→ Required work
Could you give these rows again, changing every "Archiv" to "Archive" and leaving all else unchanged?

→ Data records
<<<<

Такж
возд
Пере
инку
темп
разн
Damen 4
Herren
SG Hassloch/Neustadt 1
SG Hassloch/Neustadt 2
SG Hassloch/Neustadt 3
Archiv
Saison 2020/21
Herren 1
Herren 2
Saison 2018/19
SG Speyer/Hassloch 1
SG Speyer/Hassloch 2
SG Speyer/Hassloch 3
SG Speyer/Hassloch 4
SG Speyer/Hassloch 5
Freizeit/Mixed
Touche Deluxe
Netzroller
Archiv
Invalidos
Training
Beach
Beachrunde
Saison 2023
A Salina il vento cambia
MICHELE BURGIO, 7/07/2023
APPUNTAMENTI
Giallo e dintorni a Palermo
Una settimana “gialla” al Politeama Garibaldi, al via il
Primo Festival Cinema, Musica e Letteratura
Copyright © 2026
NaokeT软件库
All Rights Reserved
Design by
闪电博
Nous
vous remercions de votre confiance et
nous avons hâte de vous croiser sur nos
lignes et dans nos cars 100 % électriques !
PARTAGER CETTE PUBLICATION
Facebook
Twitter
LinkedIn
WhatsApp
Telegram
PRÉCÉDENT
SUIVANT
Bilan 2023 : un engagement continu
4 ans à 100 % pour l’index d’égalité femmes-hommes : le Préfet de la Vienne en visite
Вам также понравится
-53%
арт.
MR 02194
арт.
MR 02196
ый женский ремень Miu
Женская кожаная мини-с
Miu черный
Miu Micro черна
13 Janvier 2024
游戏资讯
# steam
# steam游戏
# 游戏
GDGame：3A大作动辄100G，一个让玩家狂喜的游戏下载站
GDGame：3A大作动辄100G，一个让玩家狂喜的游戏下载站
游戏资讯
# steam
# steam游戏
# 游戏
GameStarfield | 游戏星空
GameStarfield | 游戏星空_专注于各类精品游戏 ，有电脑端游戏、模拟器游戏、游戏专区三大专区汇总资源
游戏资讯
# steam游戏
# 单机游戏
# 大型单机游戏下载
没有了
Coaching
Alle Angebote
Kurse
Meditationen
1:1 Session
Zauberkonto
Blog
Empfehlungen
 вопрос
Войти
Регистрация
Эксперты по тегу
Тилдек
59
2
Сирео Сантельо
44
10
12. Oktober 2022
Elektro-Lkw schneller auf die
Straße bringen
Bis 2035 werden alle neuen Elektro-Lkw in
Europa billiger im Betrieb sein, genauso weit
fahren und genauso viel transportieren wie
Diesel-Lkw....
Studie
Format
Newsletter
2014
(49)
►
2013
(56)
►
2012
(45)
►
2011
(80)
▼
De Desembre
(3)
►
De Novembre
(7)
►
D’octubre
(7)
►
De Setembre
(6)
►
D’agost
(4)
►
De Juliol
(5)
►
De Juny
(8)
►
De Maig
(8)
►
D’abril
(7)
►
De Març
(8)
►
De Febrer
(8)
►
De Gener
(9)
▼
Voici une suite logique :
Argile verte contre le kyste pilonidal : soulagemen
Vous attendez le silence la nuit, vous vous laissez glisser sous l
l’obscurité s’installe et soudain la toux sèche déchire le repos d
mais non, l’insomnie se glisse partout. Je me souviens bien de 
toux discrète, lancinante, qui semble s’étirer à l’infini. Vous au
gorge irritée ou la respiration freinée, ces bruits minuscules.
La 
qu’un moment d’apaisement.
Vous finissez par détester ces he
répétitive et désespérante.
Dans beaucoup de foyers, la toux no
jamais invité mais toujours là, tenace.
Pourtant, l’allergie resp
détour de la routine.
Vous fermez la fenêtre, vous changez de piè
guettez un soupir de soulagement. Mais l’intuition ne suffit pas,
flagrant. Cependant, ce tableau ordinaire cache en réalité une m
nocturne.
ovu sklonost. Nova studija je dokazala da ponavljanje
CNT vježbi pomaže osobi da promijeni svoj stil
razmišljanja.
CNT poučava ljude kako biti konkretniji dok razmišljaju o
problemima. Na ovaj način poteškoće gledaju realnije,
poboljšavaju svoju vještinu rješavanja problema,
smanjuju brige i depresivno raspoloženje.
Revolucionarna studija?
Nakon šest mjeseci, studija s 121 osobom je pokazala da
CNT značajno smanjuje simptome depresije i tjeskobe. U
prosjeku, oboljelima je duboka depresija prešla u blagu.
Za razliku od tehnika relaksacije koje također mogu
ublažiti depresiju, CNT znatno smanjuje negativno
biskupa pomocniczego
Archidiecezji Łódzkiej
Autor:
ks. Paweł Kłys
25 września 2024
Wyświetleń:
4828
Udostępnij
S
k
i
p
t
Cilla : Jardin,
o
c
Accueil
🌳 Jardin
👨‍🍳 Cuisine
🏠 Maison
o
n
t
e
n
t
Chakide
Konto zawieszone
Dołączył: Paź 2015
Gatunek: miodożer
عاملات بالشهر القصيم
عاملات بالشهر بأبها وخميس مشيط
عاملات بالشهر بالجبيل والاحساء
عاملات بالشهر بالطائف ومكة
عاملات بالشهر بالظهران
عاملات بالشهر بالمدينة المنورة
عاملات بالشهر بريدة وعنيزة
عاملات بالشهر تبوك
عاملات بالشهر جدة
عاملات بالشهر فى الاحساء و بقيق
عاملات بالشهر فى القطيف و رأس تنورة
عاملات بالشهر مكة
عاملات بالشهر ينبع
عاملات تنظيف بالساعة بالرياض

>>>>

→ Response for this exercise
Такж
возд
Пере
инку
темп
разн
Damen 4
Herren
SG Hassloch/Neustadt 1
SG Hassloch/Neustadt 2
SG Hassloch/Neustadt 3
Archive
Saison 2020/21
Herren 1
Herren 2
Saison 2018/19
SG Speyer/Hassloch 1
SG Speyer/Hassloch 2
SG Speyer/Hassloch 3
SG Speyer/Hassloch 4
SG Speyer/Hassloch 5
Freizeit/Mixed
Touche Deluxe
Netzroller
Archive
Invalidos
Training
Beach
Beachrunde
Saison 2023
A Salina il vento cambia
MICHELE BURGIO, 7/07/2023
APPUNTAMENTI
Giallo e dintorni a Palermo
Una settimana “gialla” al Politeama Garibaldi, al via il
Primo Festival Cinema, Musica e Letteratura
Copyright © 2026
NaokeT软件库
All Rights Reserved
Design by
闪电博
Nous
vous remercions de votre confiance et
nous avons hâte de vous croiser sur nos
lignes et dans nos cars 100 % électriques !
PARTAGER CETTE PUBLICATION
Facebook
Twitter
LinkedIn
WhatsApp
Telegram
PRÉCÉDENT
SUIVANT
Bilan 2023 : un engagement continu
4 ans à 100 % pour l’index d’égalité femmes-hommes : le Préfet de la Vienne en visite
Вам также понравится
-53%
арт.
MR 02194
арт.
MR 02196
ый женский ремень Miu
Женская кожаная мини-с
Miu черный
Miu Micro черна
13 Janvier 2024
游戏资讯
# steam
# steam游戏
# 游戏
GDGame：3A大作动辄100G，一个让玩家狂喜的游戏下载站
GDGame：3A大作动辄100G，一个让玩家狂喜的游戏下载站
游戏资讯
# steam
# steam游戏
# 游戏
GameStarfield | 游戏星空
GameStarfield | 游戏星空_专注于各类精品游戏 ，有电脑端游戏、模拟器游戏、游戏专区三大专区汇总资源
游戏资讯
# steam游戏
# 单机游戏
# 大型单机游戏下载
没有了
Coaching
Alle Angebote
Kurse
Meditationen
1:1 Session
Zauberkonto
Blog
Empfehlungen
 вопрос
Войти
Регистрация
Эксперты по тегу
Тилдек
59
2
Сирео Сантельо
44
10
12. Oktober 2022
Elektro-Lkw schneller auf die
Straße bringen
Bis 2035 werden alle neuen Elektro-Lkw in
Europa billiger im Betrieb sein, genauso weit
fahren und genauso viel transportieren wie
Diesel-Lkw....
Studie
Format
Newsletter
2014
(49)
►
2013
(56)
►
2012
(45)
►
2011
(80)
▼
De Desembre
(3)
►
De Novembre
(7)
►
D’octubre
(7)
►
De Setembre
(6)
►
D’agost
(4)
►
De Juliol
(5)
►
De Juny
(8)
►
De Maig
(8)
►
D’abril
(7)
►
De Març
(8)
►
De Febrer
(8)
►
De Gener
(9)
▼
Voici une suite logique :
Argile verte contre le kyste pilonidal : soulagemen
Vous attendez le silence la nuit, vous vous laissez glisser sous l
l’obscurité s’installe et soudain la toux sèche déchire le repos d
mais non, l’insomnie se glisse partout. Je me souviens bien de 
toux discrète, lancinante, qui semble s’étirer à l’infini. Vous au
gorge irritée ou la respiration freinée, ces bruits minuscules.
La 
qu’un moment d’apaisement.
Vous finissez par détester ces he
répétitive et désespérante.
Dans beaucoup de foyers, la toux no
jamais invité mais toujours là, tenace.
Pourtant, l’allergie resp
détour de la routine.
Vous fermez la fenêtre, vous changez de piè
guettez un soupir de soulagement. Mais l’intuition ne suffit pas,
flagrant. Cependant, ce tableau ordinaire cache en réalité une m
nocturne.
ovu sklonost. Nova studija je dokazala da ponavljanje
CNT vježbi pomaže osobi da promijeni svoj stil
razmišljanja.
CNT poučava ljude kako biti konkretniji dok razmišljaju o
problemima. Na ovaj način poteškoće gledaju realnije,
poboljšavaju svoju vještinu rješavanja problema,
smanjuju brige i depresivno raspoloženje.
Revolucionarna studija?
Nakon šest mjeseci, studija s 121 osobom je pokazala da
CNT značajno smanjuje simptome depresije i tjeskobe. U
prosjeku, oboljelima je duboka depresija prešla u blagu.
Za razliku od tehnika relaksacije koje također mogu
ublažiti depresiju, CNT znatno smanjuje negativno
biskupa pomocniczego
Archidiecezji Łódzkiej
Autor:
ks. Paweł Kłys
25 września 2024
Wyświetleń:
4828
Udostępnij
S
k
i
p
t
Cilla : Jardin,
o
c
Accueil
🌳 Jardin
👨‍🍳 Cuisine
🏠 Maison
o
n
t
e
n
t
Chakide
Konto zawieszone
Dołączył: Paź 2015
Gatunek: miodożer
عاملات بالشهر القصيم
عاملات بالشهر بأبها وخميس مشيط
عاملات بالشهر بالجبيل والاحساء
عاملات بالشهر بالطائف ومكة
عاملات بالشهر بالظهران
عاملات بالشهر بالمدينة المنورة
عاملات بالشهر بريدة وعنيزة
عاملات بالشهر تبوك
عاملات بالشهر جدة
عاملات بالشهر فى الاحساء و بقيق
عاملات بالشهر فى القطيف و رأس تنورة
عاملات بالشهر مكة
عاملات بالشهر ينبع
عاملات تنظيف بالساعة بالرياض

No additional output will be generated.